Cosa cambia davvero (e cosa no) con il nuovo DDL, secondo le associazioni animaliste
Il 29 maggio 2025 il Senato ha approvato in via definitiva il cosiddetto DDL Brambilla, un disegno di legge atteso da anni, che si propone di riformare i reati contro gli animali introducendo pene più severe e riconoscendo loro un nuovo status giuridico.
Ma dietro l’euforia di certi titoli di giornale e l’entusiasmo di parte del mondo politico, molte associazioni animaliste hanno sollevato dubbi concreti, chiedendo di guardare oltre la superficie.
Cosa promette la legge?
Sulla carta, il DDL 1080-B introduce importanti novità:
- Gli animali vengono finalmente definiti esseri senzienti da tutelare in quanto tali, non più solo in relazione al “sentimento umano” nei loro confronti.
- Aumentano le sanzioni pecuniarie per chi maltratta o uccide un animale (fino a 60.000 euro).
- Sono previste pene detentive: fino a 4 anni per uccisione, fino a 2 per maltrattamenti.
- Viene introdotto il divieto di tenere cani alla catena, con multe fino a 5.000 euro.
- Si vieta la produzione e vendita di pellicce di gatto domestico.
- Si colpisce il traffico illecito di cuccioli con pene da 4 a 18 mesi di carcere.
Fin qui, il quadro sembra positivo. Ma le principali associazioni animaliste – ENPA, LAV, OIPA, LNDC – invitano a guardare più da vicino.
Cosa denunciano le associazioni?
Il punto più critico riguarda l’efficacia reale delle pene introdotte.
Secondo le associazioni, nonostante gli aumenti apparenti, le sanzioni restano di fatto inapplicabili nella maggior parte dei casi, perché rientrano ancora al di sotto della soglia minima di punibilità prevista dal Codice Penale (art. 131 bis).
Lo ha spiegato con grande chiarezza Enrico Rizzi, noto attivista e difensore dei diritti animali:
“Il DDL Brambilla è stato approvato in Senato, senza le modifiche richieste da tantissime associazioni animaliste. Chi maltratta gli animali, chi li uccide, continuerà a NON varcare minimamente il carcere perché le pene sono rimaste sotto la soglia minima di punibilità. Non cascate alle MENZOGNE che i giornali vi stanno raccontando.”
La critica non è contro lo spirito della legge, ma contro la sua concreta capacità di incidere: senza l’esclusione dell’art. 131 bis, che permette ai giudici di ritenere “di lieve entità” anche reati gravi, la giustizia rischia di restare simbolica.
Una legge buona nelle intenzioni, ma incompleta nei fatti.

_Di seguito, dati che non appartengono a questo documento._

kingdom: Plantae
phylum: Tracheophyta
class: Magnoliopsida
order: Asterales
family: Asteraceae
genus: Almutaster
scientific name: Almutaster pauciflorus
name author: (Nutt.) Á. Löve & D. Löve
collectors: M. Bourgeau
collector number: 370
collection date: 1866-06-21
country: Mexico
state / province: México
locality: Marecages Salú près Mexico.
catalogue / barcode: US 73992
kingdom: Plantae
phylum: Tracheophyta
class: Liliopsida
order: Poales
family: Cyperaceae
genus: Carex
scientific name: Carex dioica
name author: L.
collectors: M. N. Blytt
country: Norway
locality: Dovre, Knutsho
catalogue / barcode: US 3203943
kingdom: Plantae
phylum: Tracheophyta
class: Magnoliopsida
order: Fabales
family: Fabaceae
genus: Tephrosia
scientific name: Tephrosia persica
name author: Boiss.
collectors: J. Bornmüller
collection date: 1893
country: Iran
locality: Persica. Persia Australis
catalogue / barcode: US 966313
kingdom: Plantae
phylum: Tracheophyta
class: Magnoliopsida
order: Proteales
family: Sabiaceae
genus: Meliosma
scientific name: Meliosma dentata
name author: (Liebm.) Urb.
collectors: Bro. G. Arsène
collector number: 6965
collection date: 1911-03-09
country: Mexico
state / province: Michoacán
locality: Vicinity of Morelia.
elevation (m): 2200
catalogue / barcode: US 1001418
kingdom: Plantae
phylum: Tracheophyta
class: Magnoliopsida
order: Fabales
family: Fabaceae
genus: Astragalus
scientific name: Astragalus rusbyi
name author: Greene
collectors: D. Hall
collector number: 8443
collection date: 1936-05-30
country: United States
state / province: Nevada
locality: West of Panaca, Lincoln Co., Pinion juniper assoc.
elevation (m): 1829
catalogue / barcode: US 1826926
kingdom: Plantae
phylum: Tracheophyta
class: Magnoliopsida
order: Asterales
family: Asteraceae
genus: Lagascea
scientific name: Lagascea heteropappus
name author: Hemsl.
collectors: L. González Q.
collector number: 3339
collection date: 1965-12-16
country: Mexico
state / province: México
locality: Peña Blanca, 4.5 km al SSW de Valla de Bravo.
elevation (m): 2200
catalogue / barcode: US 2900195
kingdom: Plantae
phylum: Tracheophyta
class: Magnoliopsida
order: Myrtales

Le associazioni avevano chiesto:
- Eliminazione o la limitazione del 131 bis per i reati contro animali,
- Aumento reale delle pene oltre le soglie minime,
- Introduzione di aggravanti per sevizie e reiterazione,
- Obbligo di confisca e l’affidamento a strutture etiche.
Nulla di tutto questo è stato accolto.
Una “mezza riforma” che può generare frustrazione.
L’ENPA parla di “occasione persa”.
La LAV denuncia il rischio di una disillusione collettiva: chi si aspettava giustizia piena per i maltrattamenti potrebbe trovarsi davanti all’ennesima archiviazione.
La LNDC chiede un impegno ulteriore e denuncia la “mancanza di coraggio politico”.
E Rizzi rincara:
“Una buffonata utile solo a qualcuno che ora avrà tempo per andare in TV a dire ‘merito mio’. Agli animali, purtroppo, non resta che piangere ancora una volta. Oggi è l’ennesimo giorno triste per loro.”
Quindi, cosa cambia davvero?
Punti positivi:
- Riconoscimento giuridico degli animali come esseri senzienti;
- Divieto di catena e stop a traffico e pellicce;
- Sanzioni economiche aumentate.
Limiti evidenti:
- Pene detentive non effettivamente applicabili;
- Nessuna modifica alla tenuità del fatto;
- Nessuna svolta vera nella repressione penale.
E ora? Più che mai, conta l’impegno di tutti.
Noi di Animal House crediamo che la tutela degli animali non debba limitarsi alla legge, ma partire dalla vita quotidiana:
- Scegliere prodotti cruelty-free,
- Rispettare le loro esigenze,
- Denunciarne ogni abuso.
La Legge Brambilla segna un passo in avanti, ma non la rivoluzione promessa.
Serve una politica più coraggiosa, che ascolti davvero chi ogni giorno difende gli animali con i fatti, non con i microfoni.
Nel frattempo, la responsabilità è anche nostra.